▸ Activity
The entries below should be written out again exactly as they stand.

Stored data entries

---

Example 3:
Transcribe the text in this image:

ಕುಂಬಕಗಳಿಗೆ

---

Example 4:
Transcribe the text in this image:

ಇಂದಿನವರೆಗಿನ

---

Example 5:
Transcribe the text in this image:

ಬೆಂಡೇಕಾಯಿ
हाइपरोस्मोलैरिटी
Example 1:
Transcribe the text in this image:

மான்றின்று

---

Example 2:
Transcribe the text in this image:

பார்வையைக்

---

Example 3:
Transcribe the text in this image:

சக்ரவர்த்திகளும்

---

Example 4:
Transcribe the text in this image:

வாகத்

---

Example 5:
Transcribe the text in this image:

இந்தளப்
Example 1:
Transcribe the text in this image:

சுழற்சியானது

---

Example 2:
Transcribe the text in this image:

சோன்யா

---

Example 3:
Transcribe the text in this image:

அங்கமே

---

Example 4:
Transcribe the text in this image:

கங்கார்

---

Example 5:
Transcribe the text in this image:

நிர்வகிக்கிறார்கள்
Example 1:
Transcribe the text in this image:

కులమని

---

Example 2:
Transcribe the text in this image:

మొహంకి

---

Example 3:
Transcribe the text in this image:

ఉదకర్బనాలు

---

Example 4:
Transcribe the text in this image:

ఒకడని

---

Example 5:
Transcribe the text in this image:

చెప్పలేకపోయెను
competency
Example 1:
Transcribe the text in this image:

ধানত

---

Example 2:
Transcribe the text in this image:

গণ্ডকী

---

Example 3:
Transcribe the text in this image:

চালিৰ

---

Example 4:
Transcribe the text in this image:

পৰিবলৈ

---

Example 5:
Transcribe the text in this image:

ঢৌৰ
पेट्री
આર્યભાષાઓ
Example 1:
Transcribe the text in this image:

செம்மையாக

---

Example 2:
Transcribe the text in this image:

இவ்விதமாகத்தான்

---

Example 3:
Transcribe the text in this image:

▸ Reply to the exercise
---

Example 3:
Transcribe the text in this image:

ಕುಂಬಕಗಳಿಗೆ

---

Example 4:
Transcribe the text in this image:

ಇಂದಿನವರೆಗಿನ

---

Example 5:
Transcribe the text in this image:

ಬೆಂಡೇಕಾಯಿ
हाइपरोस्मोलैरिटी
Example 1:
Transcribe the text in this image:

மான்றின்று

---

Example 2:
Transcribe the text in this image:

பார்வையைக்

---

Example 3:
Transcribe the text in this image:

சக்ரவர்த்திகளும்

---

Example 4:
Transcribe the text in this image:

வாகத்

---

Example 5:
Transcribe the text in this image:

இந்தளப்
Example 1:
Transcribe the text in this image:

சுழற்சியானது

---

Example 2:
Transcribe the text in this image:

சோன்யா

---

Example 3:
Transcribe the text in this image:

அங்கமே

---

Example 4:
Transcribe the text in this image:

கங்கார்

---

Example 5:
Transcribe the text in this image:

நிர்வகிக்கிறார்கள்
Example 1:
Transcribe the text in this image:

కులమని

---

Example 2:
Transcribe the text in this image:

మొహంకి

---

Example 3:
Transcribe the text in this image:

ఉదకర్బనాలు

---

Example 4:
Transcribe the text in this image:

ఒకడని

---

Example 5:
Transcribe the text in this image:

చెప్పలేకపోయెను
competency
Example 1:
Transcribe the text in this image:

ধানত

---

Example 2:
Transcribe the text in this image:

গণ্ডকী

---

Example 3:
Transcribe the text in this image:

চালিৰ

---

Example 4:
Transcribe the text in this image:

পৰিবলৈ

---

Example 5:
Transcribe the text in this image:

ঢৌৰ
पेट्री
આર્યભાષાઓ
Example 1:
Transcribe the text in this image:

செம்மையாக

---

Example 2:
Transcribe the text in this image:

இவ்விதமாகத்தான்

---

Example 3:
Transcribe the text in this image:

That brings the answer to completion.